Hierzu misst man relevante kulturelle Unterschiede: Im arabischen Raum stehen Personen des gleichen Geschlechts wesentlich enger beieinander, bis auf 30cm nah und berühren sich oft im Gespräch an Ärmel, Schulter oder Hand. Südeuropäer und Lateinamerikaner kommen sich ebenso räumlich näher als Nordamerikaner. Ostasiaten stehen im Gespräch, so es der Platz erlaubt, noch weiter auseinander.
Kompliziert wird’s im transkulturellen Umgang miteinander, z.B. wenn wir unsere asiatisch stämmigen Angehörigen, die seit Jahrzehnten in Mexico City leben, treffen: Verbeugen, Handschlag, Umarmen oder Busseln? Wie machen wir das mit deren Kindern und den Senioren richtig?
Apropos Senioren: Meine Überschrift mahnt zum Kernthema:
Weltweit erlauben – oder suchen – Kinder und Senioren wesentlich engere Distanzen zu den Gesprächspartnern, belegt die Proxemik mit interkulturellen Studien. Gut zu wissen: Wenn Kinder also von der Schmusedistanz abrücken, können wir das als Zeichen der Reife deuten. Auch umgekehrt wird ein Schuh daraus: Wenn Senioren aktiv die von anderen Erwachsenen gefühlte Fluchtdistanz unterschreiten, mag dies ein deutliches Alterungssignal sein; nicht nur wegen Schwerhörigkeit oder Kurzsichtigkeit, sagen die Proxemiker.
Insofern tun sich Enkel auf dem Schoss der Grosseltern einen gegenseitigen Gefallen – beide Generationen genießen die Nähe. z.B. beim Vorlesen aus “Tausendundeine Nacht”, mit arabisch-indischen Wurzeln. Hat doch alles sein Gutes, nicht wahr?
Ihr Global Oldie
* Sehr zu empfehlen u.a.: „Beyond Culture“ 1976, von Edward T. Hall, der damit die Proxemik entwickelte.
Für Nordamerika und Nordeuropa hat die Proxemik folgende Distanzkreise im Sichtfeld ermittelt:
0,0 – 0,6 Meter: die Intimzone (s.o.)
0,6 – 1,5 Meter: die persönliche Zone
1,5 – 4 Meter : die soziale Zone
4 Meter und weiter: die öffentliche Zone
Heute gilt Proxemik als Unterkategorie der nonverbalen Kommunikation. Nonverbales soll immerhin, je nach Kontext, über 50% der Wirkung eines Gesprächs erzielen. Dazu vielleicht mal mehr an anderer Stelle, was das für den Dialog zwischen den Generationen bedeutet.

2 Antworten

  1. lieber global oldie, in unseren senioren-tanzkreisen wird umarmt zur begrüßung, wer nicht will, ist auch i.o
    ich glaube, kontakt ist eine temprament-sache. und ich falle direkt auf, weil ich schon immer auf menschen zugegangen bin. aber dies ist meine art und ich hatte damit noch keine probleme. lächle den menschen an, denn es kann sein, daß dieses lächeln das EINZIGE ist was er an diesem tag bekommt.
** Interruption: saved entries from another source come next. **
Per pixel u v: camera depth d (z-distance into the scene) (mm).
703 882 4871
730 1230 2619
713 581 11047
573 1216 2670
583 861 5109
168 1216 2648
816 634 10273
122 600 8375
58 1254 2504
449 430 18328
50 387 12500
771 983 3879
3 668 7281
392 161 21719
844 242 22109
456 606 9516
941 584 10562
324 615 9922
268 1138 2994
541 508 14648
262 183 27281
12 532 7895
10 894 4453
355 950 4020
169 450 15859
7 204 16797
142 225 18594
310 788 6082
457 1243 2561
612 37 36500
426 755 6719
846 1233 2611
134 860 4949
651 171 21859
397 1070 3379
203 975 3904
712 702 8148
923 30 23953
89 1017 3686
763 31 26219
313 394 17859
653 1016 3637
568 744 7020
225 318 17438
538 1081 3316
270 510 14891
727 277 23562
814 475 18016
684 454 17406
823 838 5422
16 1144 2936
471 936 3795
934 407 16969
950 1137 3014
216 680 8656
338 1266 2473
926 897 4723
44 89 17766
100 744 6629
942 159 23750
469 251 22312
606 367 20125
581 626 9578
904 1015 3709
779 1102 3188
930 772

  2. Wirklich interessant. Es gibt aber auch innerhalb Europas deutliche Unterschiede. Ich denke an die Franzosen, die sich immer mit einem Küsschen begrüßen. Auch Menschen, die gesellchaftlich auf der Höhe der Zeit sind, bevorzugen das angedeutete Küsschen rechts und links von der Wange.
    Ich meine, es spielt zudem eine Rolle, ob man sich sympathisch ist oder nicht. Unsympathische Menschen hält man gerne auf Distanz.